If $d (x) \geq λ^{M L}$ , only the counter-hypotheses have to be checked. For all j and b for which $(d (x) < λ^{M L})$ and $x_{j, b} = x_{j, b}^{\bar{M L}}$ , the decoder updates $λ_{j, b}^{\bar{M L}}$ to be d(x).
A sub-tree is pruned if the partial distance of the node is bigger than the current $λ_{j, b}^{\bar{M L}}$ which may be affected when traversing the subtree.
The STS concludes once all of the tree nodes have been visited once or pruned.

Limitations

The output LLR values are not scaled by the noise variance. For coded links employing iterative coding (LDPC or turbo) or MIMO OFDM with Viterbi decoding, the output LLR values should be scaled by the channel state information to achieve better performance.

Selected Bibliography

[1] Studer, C., A. Burg, and H. Bölcskei. “Soft-Output Sphere Decoding: Algorithms and VLSI Implementation”. IEEE Journal of Selected Areas in Communications.

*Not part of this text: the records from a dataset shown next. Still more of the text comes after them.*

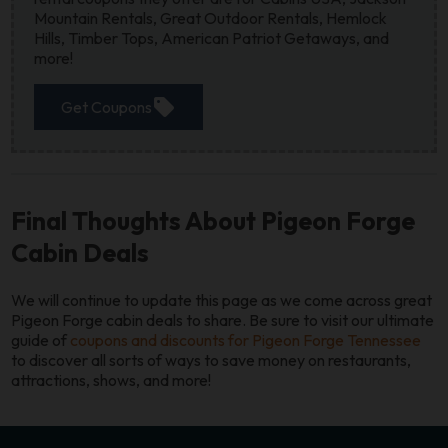
Mountain Rentals, Great Outdoor Rentals, Hemlock
Hills, Timber Tops, American Patriot Getaways, and
more!
sell
Get Coupons
Final Thoughts About Pigeon Forge
Cabin Deals
We will continue to update this page as we come across great
Pigeon Forge cabin deals to share. Be sure to visit our ultimate
guide of
coupons and discounts for Pigeon Forge Tennessee
to discover all sorts of ways to save money on restaurants,
attractions, shows, and more!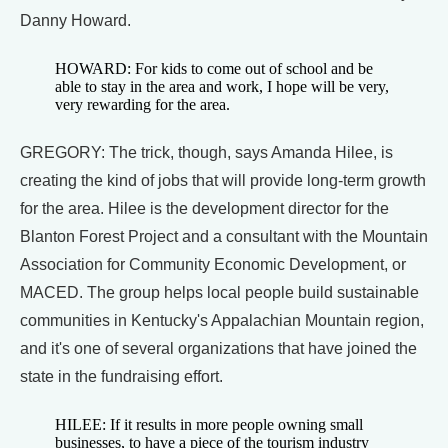
Danny Howard.
HOWARD: For kids to come out of school and be
able to stay in the area and work, I hope will be very,
very rewarding for the area.
GREGORY: The trick, though, says Amanda Hilee, is
creating the kind of jobs that will provide long-term growth
for the area. Hilee is the development director for the
Blanton Forest Project and a consultant with the Mountain
Association for Community Economic Development, or
MACED. The group helps local people build sustainable
communities in Kentucky's Appalachian Mountain region,
and it's one of several organizations that have joined the
state in the fundraising effort.
HILEE: If it results in more people owning small
businesses, to have a piece of the tourism industry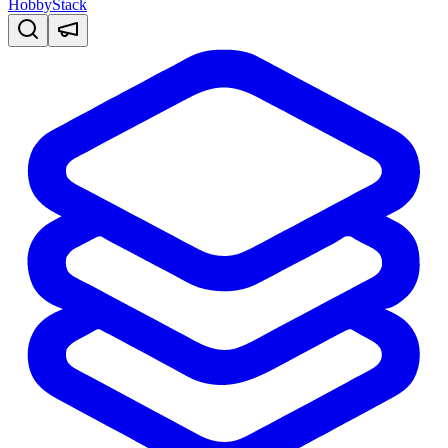
HobbyStack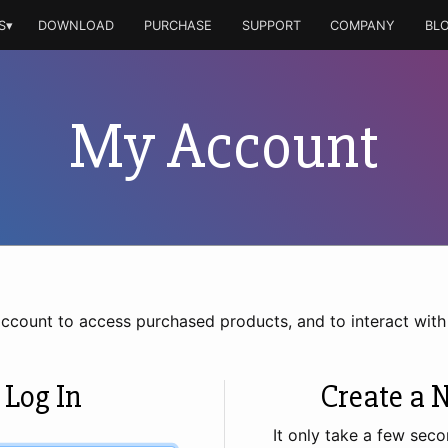
S▾
DOWNLOAD
PURCHASE
SUPPORT
COMPANY
BL
My Account
account to access purchased products, and to interact wit
 Log In
Create a 
It only take a few seco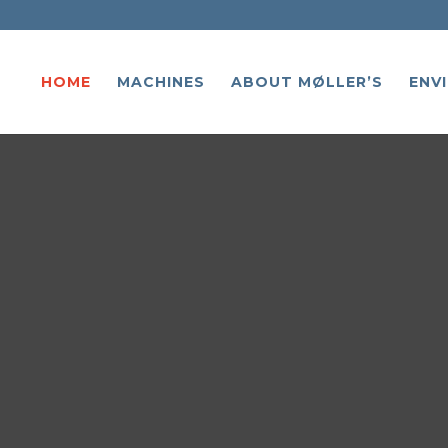
HOME
MACHINES
ABOUT MØLLER’S
ENV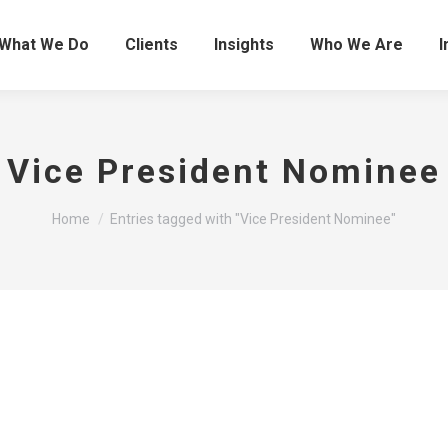
What We Do
Clients
Insights
Who We Are
I
Vice President Nominee
You are here:
Home
Entries tagged with "Vice President Nominee"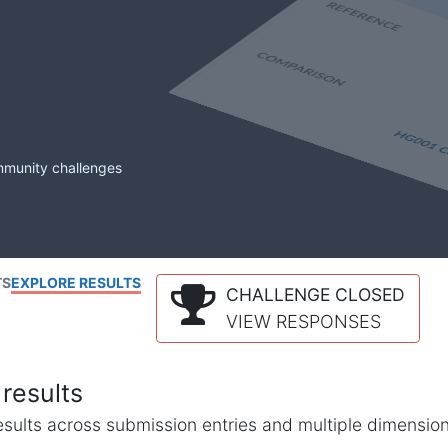
mmunity challenges
TS
EXPLORE RESULTS
CHALLENGE CLOSED
VIEW RESPONSES
results
l results across submission entries and multiple dimensio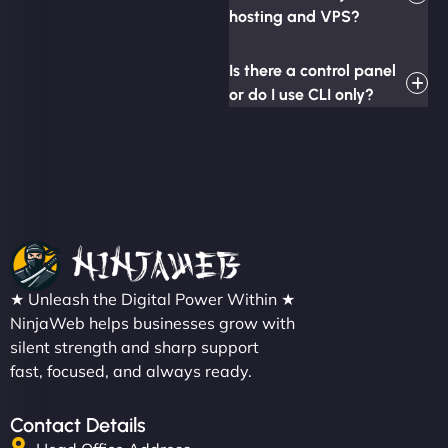
hosting and VPS?
Is there a control panel
or do I use CLI only?
★ Unleash the Digital Power Within ★
NinjaWeb helps businesses grow with
silent strength and sharp support
fast, focused, and always ready.
Contact Details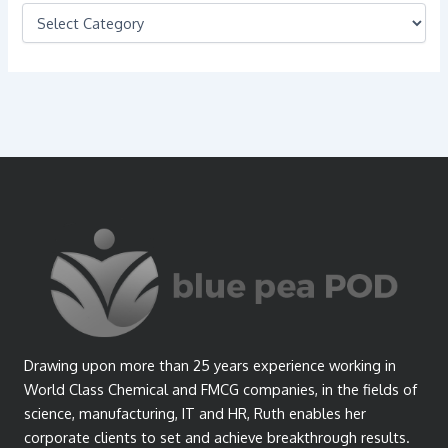
C
a
t
e
g
o
r
i
e
s
Drawing upon more than 25 years experience working in
World Class Chemical and FMCG companies, in the fields of
science, manufacturing, IT and HR, Ruth enables her
corporate clients to set and achieve breakthrough results.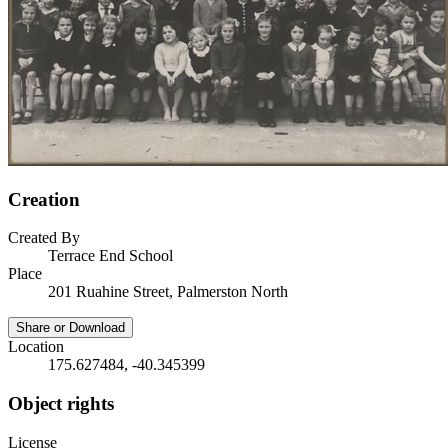
Creation
Created By
Terrace End School
Place
201 Ruahine Street, Palmerston North
Share or Download
Location
175.627484, -40.345399
Object rights
License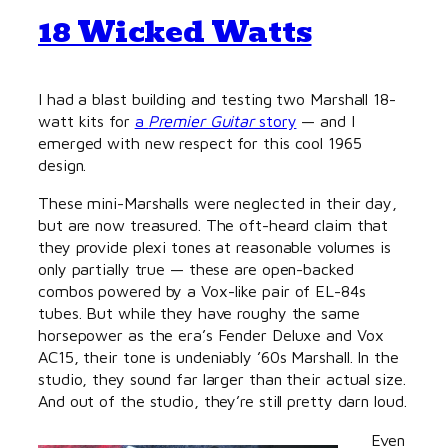
18 Wicked Watts
I had a blast building and testing two Marshall 18-
watt kits for
a
Premier Guitar
story
— and I
emerged with new respect for this cool 1965
design.
These mini-Marshalls were neglected in their day,
but are now treasured. The oft-heard claim that
they provide plexi tones at reasonable volumes is
only partially true — these are open-backed
combos powered by a Vox-like pair of EL-84s
tubes. But while they have roughy the same
horsepower as the era’s Fender Deluxe and Vox
AC15, their tone is undeniably ’60s Marshall. In the
studio, they sound far larger than their actual size.
And out of the studio, they’re still pretty darn loud.
Even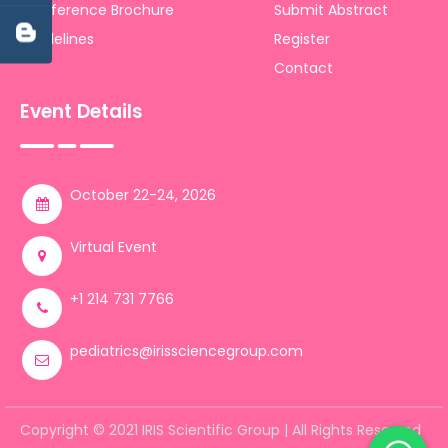
Conference Brochure
Submit Abstract
Guidelines
Register
Contact
Event Details
October 22-24, 2026
Virtual Event
+1 214 731 7766
pediatrics@irissciencegroup.com
Copyright © 2021 IRIS Scientific Group | All Rights Reserved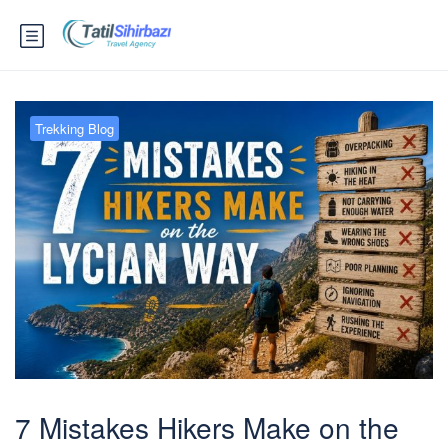
Trekking Blog
7 Mistakes Hikers Make on the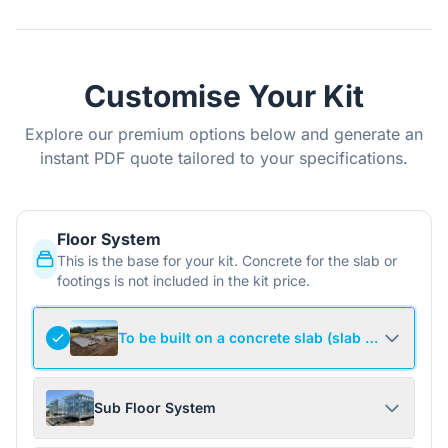
Customise Your Kit
Explore our premium options below and generate an
instant PDF quote tailored to your specifications.
Floor System
This is the base for your kit. Concrete for the slab or
footings is not included in the kit price.
To be built on a concrete slab (slab not include
Sub Floor System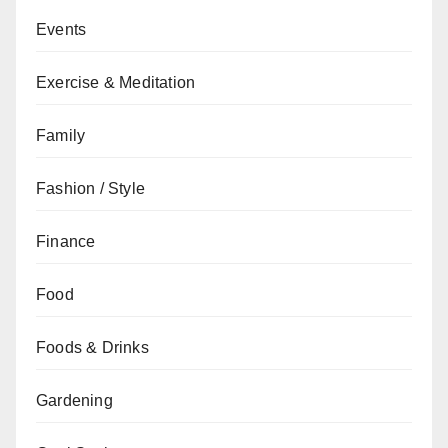
Events
Exercise & Meditation
Family
Fashion / Style
Finance
Food
Foods & Drinks
Gardening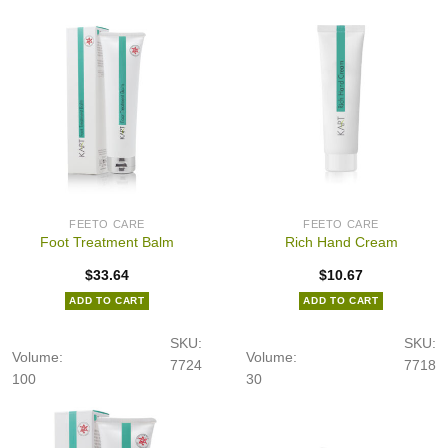
FEETO CARE
FEETO CARE
Foot Treatment Balm
Rich Hand Cream
$
33.64
$
10.67
ADD TO CART
ADD TO CART
SKU:
SKU:
Volume:
Volume:
7724
7718
100
30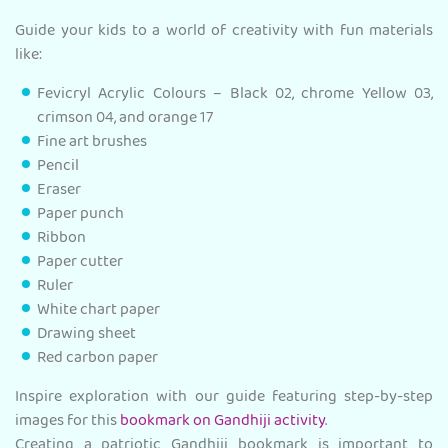
Guide your kids to a world of creativity with fun materials
like:
Fevicryl Acrylic Colours – Black 02, chrome Yellow 03,
crimson 04, and orange 17
Fine art brushes
Pencil
Eraser
Paper punch
Ribbon
Paper cutter
Ruler
White chart paper
Drawing sheet
Red carbon paper
Inspire exploration with our guide featuring step-by-step
images for this
bookmark on Gandhiji activity
.
Creating a patriotic Gandhiji bookmark is important to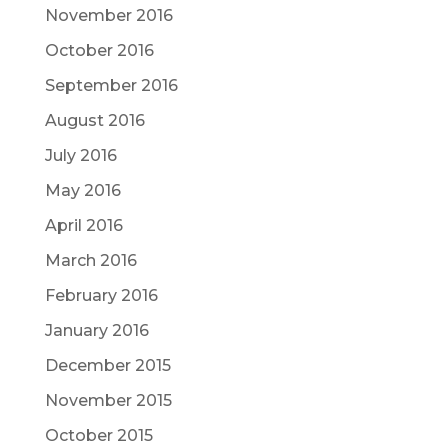
November 2016
October 2016
September 2016
August 2016
July 2016
May 2016
April 2016
March 2016
February 2016
January 2016
December 2015
November 2015
October 2015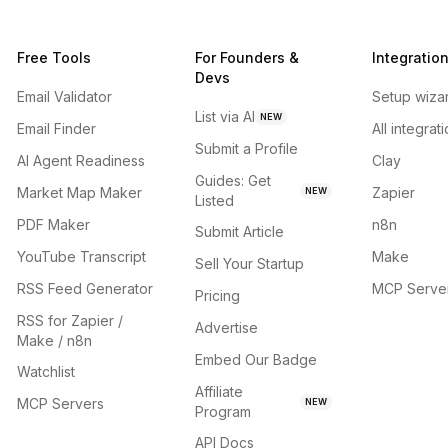
Free Tools
For Founders &
Integratio
Devs
Email Validator
Setup wiza
List via AI
NEW
Email Finder
All integrat
Submit a Profile
AI Agent Readiness
Clay
Guides: Get
Market Map Maker
Zapier
NEW
Listed
PDF Maker
n8n
Submit Article
YouTube Transcript
Make
Sell Your Startup
RSS Feed Generator
MCP Serve
Pricing
RSS for Zapier /
Advertise
Make / n8n
Embed Our Badge
Watchlist
Affiliate
MCP Servers
NEW
Program
API Docs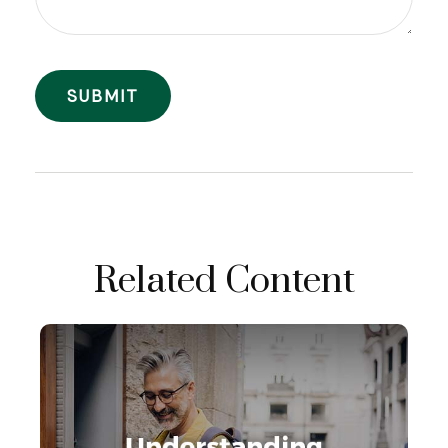
Related Content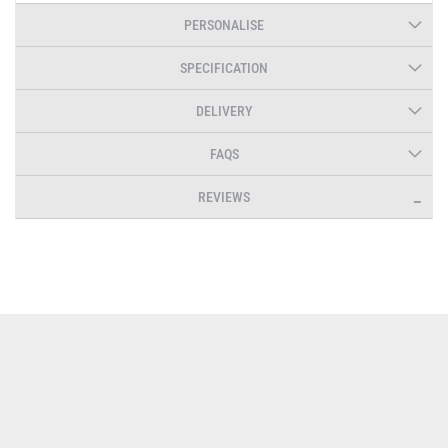
PERSONALISE
SPECIFICATION
DELIVERY
FAQS
REVIEWS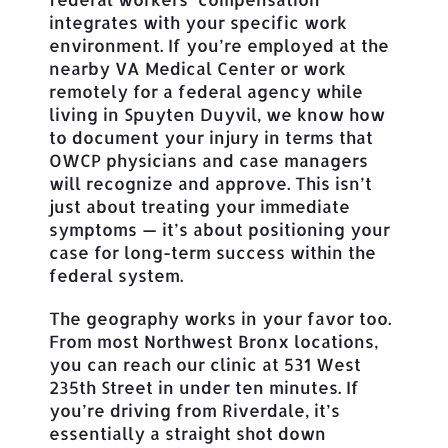
integrates with your specific work
environment. If you’re employed at the
nearby VA Medical Center or work
remotely for a federal agency while
living in Spuyten Duyvil, we know how
to document your injury in terms that
OWCP physicians and case managers
will recognize and approve. This isn’t
just about treating your immediate
symptoms — it’s about positioning your
case for long-term success within the
federal system.
The geography works in your favor too.
From most Northwest Bronx locations,
you can reach our clinic at 531 West
235th Street in under ten minutes. If
you’re driving from Riverdale, it’s
essentially a straight shot down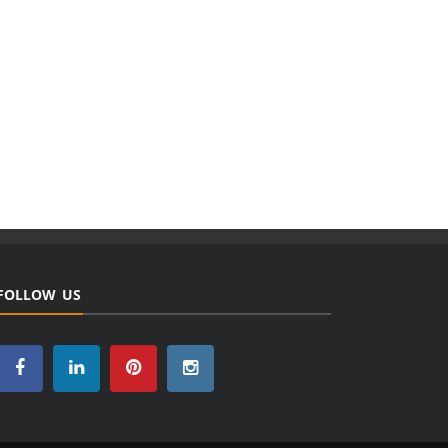
FOLLOW US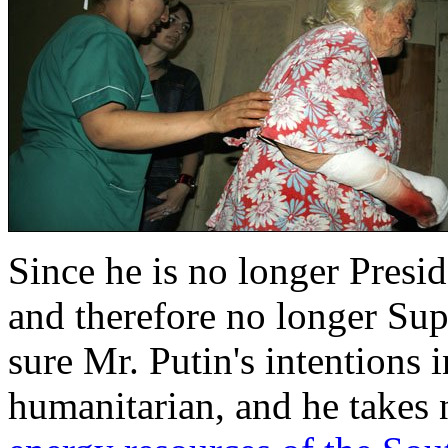
Since he is no longer Presid
and therefore no longer S
sure Mr. Putin's intentions i
humanitarian, and he takes 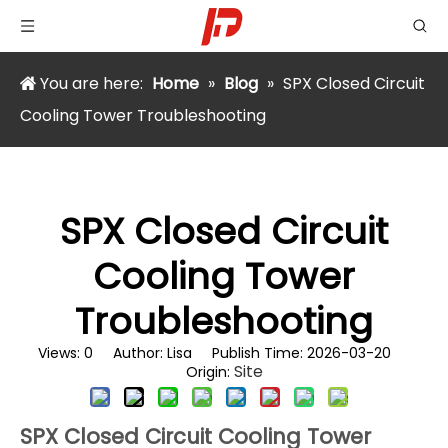
You are here:
Home
»
Blog
»
​SPX Closed Circuit
Cooling Tower Troubleshooting
​SPX Closed Circuit
Cooling Tower
Troubleshooting
Views:
0
Author: Lisa Publish Time: 2026-03-20
Site
Origin:
SPX Closed Circuit Cooling Tower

Vol. 26, No. 2, February 2008, pp. 290–300.

[2] Cho, Y. S., et.al. "MIMO-OFDM Wireless communications with MATLAB," IEEE Press, 2011.

[3] Hochwald, B.M., S. ten Brink. “Achieving near-capacity on a multiple-antenna channel”, IEEE Transactions on Communications, Vol. 51, No. 3, Mar 2003, pp. 389-399.

[4] Agrell, E., T. Eriksson, A. Vardy, K. Zeger. “Closest point search in lattices”, IEEE Transactions on Information Theory, Vol. 48, No. 8, Aug 2002, pp. 2201-2214.